Franziska van Almsick bereitet sich vorsichtig auf Olympia vor

Gelsenkirchen. Die schlanke Frau im roten Trainingsanzug nimmt sich Zeit. Die meisten Konkurrentinnen sind längst bereit zum Sprung ins Wasser, da tritt Franziska van Almsick erst einmal an den Beckenrand. Sie nimmt sich eine Hand voll Chlorwasser, führt es an den Mund, reibt Lippen und Kinn damit ein. All das macht sie ganz langsam. Irgendwann ist der Geschmackstest vollzogen, und auch die berühmte Schwimmerin auf Bahn vier ist bereit.

Franziska van Almsick schwimmt in diesen Tagen im Zentralbad Gelsenkirchen bei den deutschen Kurzbahn-Meisterschaften mit. Und das sehr erfolgreich. Gestern siegte sie überlegen über 200 Meter Freistil. Van Almsick gewann das Finale in 1:56,38 Minuten. Doch trotz des Erfolges – wirklich Spaß macht ihr das in Gelsenkirchen nicht, das sieht man ihr an. „Sie schwimmt nun einmal besser, als sie wendet“, sagt Regina Eichhorn, die Managerin. „Aber hätte es Franziska nicht gewollt, wäre sie nicht gekommen.“ So wie im Sommer, als van Almsick, nicht in Form und von Schulterschmerzen geplagt, die WM in Barcelona verstreichen ließ, um sich unbehelligt auf das einzige Ziel vorzubereiten, das es in ihrer Sportlerkarriere noch gibt: den Olympiasieg über 200 Meter Freistil.

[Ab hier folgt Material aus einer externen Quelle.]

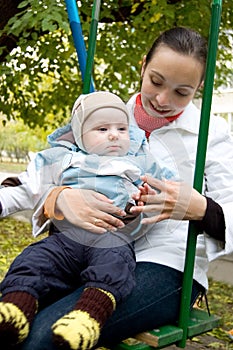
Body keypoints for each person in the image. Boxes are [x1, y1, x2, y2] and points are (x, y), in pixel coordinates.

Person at [1, 26, 233, 350]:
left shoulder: (215, 134)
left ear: (200, 87)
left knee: (44, 337)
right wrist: (57, 197)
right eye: (156, 81)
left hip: (168, 262)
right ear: (142, 66)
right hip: (86, 246)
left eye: (182, 92)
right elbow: (51, 169)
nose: (163, 100)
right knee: (12, 318)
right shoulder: (105, 114)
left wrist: (201, 208)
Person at [0, 91, 173, 350]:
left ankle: (87, 319)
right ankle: (15, 309)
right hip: (65, 240)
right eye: (102, 129)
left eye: (121, 128)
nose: (114, 134)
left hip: (112, 237)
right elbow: (25, 188)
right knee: (34, 259)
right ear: (79, 134)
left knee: (116, 265)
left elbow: (168, 189)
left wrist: (148, 198)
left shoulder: (139, 161)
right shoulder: (62, 158)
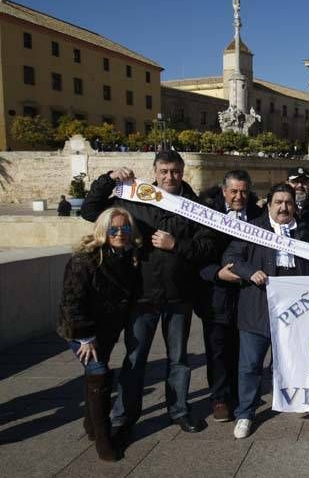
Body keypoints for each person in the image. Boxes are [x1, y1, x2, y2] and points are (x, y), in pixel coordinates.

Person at [81, 150, 217, 437]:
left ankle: (179, 410)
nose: (169, 177)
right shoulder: (134, 199)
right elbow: (91, 211)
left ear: (183, 172)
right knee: (135, 358)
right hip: (141, 296)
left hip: (179, 297)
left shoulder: (196, 206)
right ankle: (125, 416)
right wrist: (107, 180)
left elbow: (207, 247)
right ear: (155, 172)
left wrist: (176, 244)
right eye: (164, 171)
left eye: (175, 171)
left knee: (179, 360)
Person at [224, 183, 309, 439]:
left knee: (296, 359)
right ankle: (245, 413)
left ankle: (297, 399)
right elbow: (232, 258)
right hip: (257, 306)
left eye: (288, 202)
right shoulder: (252, 228)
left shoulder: (306, 231)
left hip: (297, 311)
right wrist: (249, 272)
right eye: (278, 202)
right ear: (269, 205)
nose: (283, 207)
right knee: (250, 365)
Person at [58, 207, 142, 460]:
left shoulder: (128, 256)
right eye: (113, 229)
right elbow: (72, 301)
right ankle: (103, 438)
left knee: (95, 373)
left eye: (125, 228)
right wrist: (85, 337)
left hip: (106, 329)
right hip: (81, 330)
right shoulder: (85, 260)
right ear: (103, 230)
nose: (119, 233)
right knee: (99, 374)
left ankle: (90, 425)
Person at [196, 170, 263, 422]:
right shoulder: (206, 214)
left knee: (242, 346)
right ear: (224, 191)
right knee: (217, 348)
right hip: (217, 291)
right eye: (234, 191)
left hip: (246, 293)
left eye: (243, 191)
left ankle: (239, 392)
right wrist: (217, 274)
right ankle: (220, 398)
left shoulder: (257, 215)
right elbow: (198, 254)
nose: (239, 196)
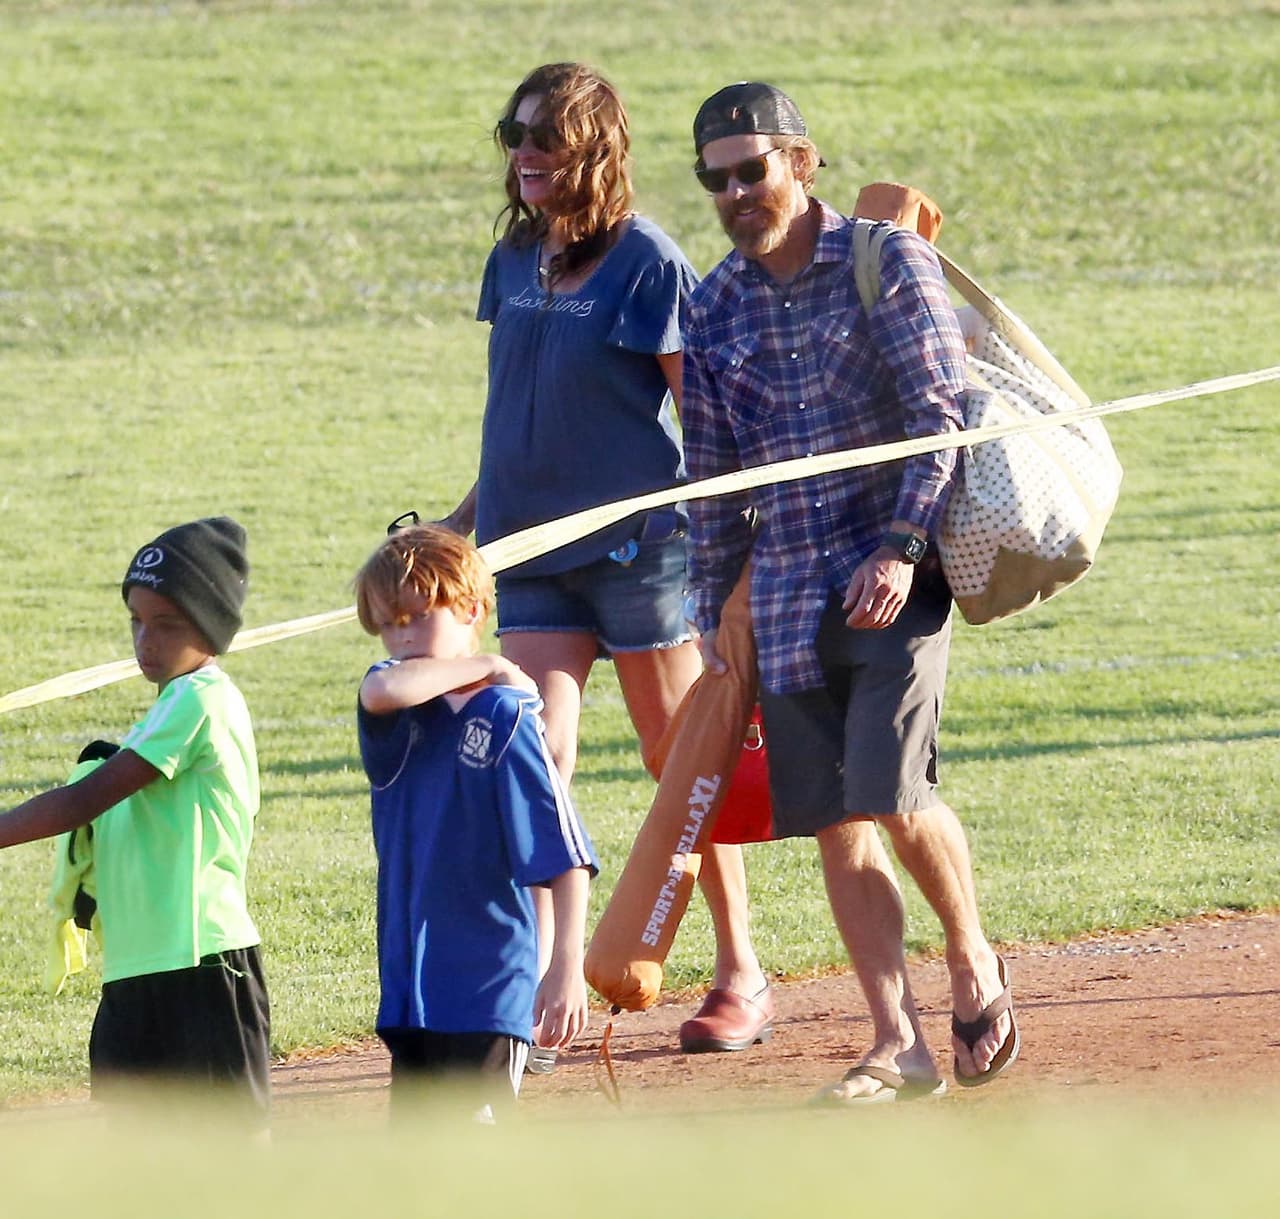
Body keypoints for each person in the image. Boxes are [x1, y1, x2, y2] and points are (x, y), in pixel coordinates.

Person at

Der Weg nach Athen ist hart. Härter als die Vorbereitung auf die EM 2002 in Berlin, als sie das olympische Desaster von Sydney mit einem beeindruckenden Comeback verarbeitete. „Die Intensität wird gemäßigt höher sein als vor der EM", erzählt Norbert Warnatzsch, van Almsicks Trainer bei der SG Neukölln. Wobei die gemäßigte Vorbereitung mit der zwickenden Schulter seiner Schwimmerin zu tun hat. Warnatzsch sagt: „Die linke Schulter ist das Problem.“ Schon vor den nationalen Meisterschaften im Mai setzten die Schmerzen bei van Almsick ein. Sie sind bis heute nicht verschwunden.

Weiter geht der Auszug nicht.